Pushkin chose to spend the years 1826 through 1831, looking for a suitable wife and preparing to settle down. He ended up courting at length a girl who was considered by Russian high society to be the most beautiful young woman in Russia, Natalia Goncharov. The two married in 1831, in Moscow. In May they moved to Tsarkoe Selo, and in October to Petersburg, where they remained for the rest of the poet’s life. The final years of the poet’s life were lived in Petersburg society, which his vivacious, fun-loving wife very much enjoyed. In 1834, Madame Pushkin met a handsome young French royalist migr named Georges D’Anthes-Heeckeren, the adopted son of the Dutch ambassador to Russia. The arrogant young Frenchman pursued Natalia Pushkin for two years; by the autumn of 1836, his conduct had become so outrageous that all of Petersburg was talking about it. On November 4th, Pushkin received copies of a “certificate of the Order of Cuckolds and Historiographer of the Order.” Although most literary historians now believe that Madame Pushkin was innocent of any actual wrong doing, her husband, nevertheless, felt the need to take action. There was a kind of stay-of-execution when friends managed to convince Pushkin that the Frenchman was actually in love with his wife’s younger sister. The Frenchman even married the girl. But soon after his wedding, D’Anthes began to pursue Natalia Pushkin with even more brazen ardor. The duel finally took place on January 27, 1837. D’Anthes fired first, mortally wounding his opponent. Pushkin managed to get off one shot, slightly wounding the Frenchman. Pushkin died two days later, on January 29th, at the age of thirty-eight. His demise echoed hauntingly the tragic duel scene from EUGENE ONEGIN.

III

“The Queen of Spades” is the most popular, the most puzzling, and the most aesthetically successful of all Pushkin’s prose tales.
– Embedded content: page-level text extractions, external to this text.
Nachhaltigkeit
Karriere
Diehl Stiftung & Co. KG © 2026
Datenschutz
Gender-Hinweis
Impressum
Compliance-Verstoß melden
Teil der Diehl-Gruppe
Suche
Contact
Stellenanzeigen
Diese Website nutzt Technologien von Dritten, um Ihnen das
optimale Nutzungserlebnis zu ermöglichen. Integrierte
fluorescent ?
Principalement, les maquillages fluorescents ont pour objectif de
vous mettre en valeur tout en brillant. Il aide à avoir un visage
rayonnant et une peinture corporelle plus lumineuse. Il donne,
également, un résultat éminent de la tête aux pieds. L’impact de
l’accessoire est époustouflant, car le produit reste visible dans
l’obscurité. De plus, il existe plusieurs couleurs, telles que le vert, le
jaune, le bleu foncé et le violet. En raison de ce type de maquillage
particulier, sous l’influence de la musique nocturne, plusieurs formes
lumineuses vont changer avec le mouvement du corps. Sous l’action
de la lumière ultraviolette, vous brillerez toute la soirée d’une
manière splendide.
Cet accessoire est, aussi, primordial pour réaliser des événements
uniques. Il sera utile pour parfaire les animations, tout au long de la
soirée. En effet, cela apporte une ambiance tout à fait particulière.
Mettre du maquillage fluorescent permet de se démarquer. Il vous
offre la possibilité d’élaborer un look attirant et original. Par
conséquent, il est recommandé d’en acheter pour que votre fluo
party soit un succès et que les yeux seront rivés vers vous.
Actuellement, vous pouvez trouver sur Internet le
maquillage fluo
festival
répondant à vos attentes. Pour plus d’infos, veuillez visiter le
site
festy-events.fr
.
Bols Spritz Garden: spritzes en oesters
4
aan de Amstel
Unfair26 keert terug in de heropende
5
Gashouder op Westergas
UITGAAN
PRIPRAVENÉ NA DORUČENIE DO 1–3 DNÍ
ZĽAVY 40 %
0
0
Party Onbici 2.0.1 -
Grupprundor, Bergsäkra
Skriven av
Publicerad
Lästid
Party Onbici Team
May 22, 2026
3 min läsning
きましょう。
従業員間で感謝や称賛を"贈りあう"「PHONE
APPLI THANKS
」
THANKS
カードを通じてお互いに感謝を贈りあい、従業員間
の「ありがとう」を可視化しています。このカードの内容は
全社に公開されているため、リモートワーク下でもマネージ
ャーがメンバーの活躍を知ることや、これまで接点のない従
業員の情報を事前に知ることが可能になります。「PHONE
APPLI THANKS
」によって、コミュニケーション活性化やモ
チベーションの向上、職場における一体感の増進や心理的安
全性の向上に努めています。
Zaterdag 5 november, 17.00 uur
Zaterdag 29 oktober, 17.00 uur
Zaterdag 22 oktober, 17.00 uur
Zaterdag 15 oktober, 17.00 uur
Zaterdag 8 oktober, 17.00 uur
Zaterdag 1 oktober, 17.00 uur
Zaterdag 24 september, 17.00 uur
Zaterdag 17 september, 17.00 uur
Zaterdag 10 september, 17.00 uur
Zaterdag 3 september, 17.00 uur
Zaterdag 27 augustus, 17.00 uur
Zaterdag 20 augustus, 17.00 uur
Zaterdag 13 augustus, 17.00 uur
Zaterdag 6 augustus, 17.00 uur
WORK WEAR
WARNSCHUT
Critics disagree widely and vehemently over whether or not the fantastic element in the story should be interpreted as “real.” While the story makes use of mystical themes, readers can be sure that it is firmly grounded in sound human psychology. It is a story of man’s character becoming his fate, of calculation triumphing over imagination and feeling with the protagonist’s destruction the ultimate result. Hermann’s overweening desire to rise in the world by acquiring money causes him to lose not only his winnings and his patrimony, but finally his mind. Unlike Macbeth, who also sells his soul out of greedy ambition, Hermann is never able to enjoy his success. (It is interesting to note that Hermann has called the countess “old witch” to her face. In MACBETH, the witches predict not only the protagonist’s speedy rise to power but also his guilt, his insomnia, and his catastrophic fall.) Through natural or supernatural means, depending on how one chooses to interpret the episode featuring the ghostly visitor to Hermann’s rooms, Hermann shows the wrong card at the crucial moment, and the moment of victory is turned horrifically into the moment of defeat.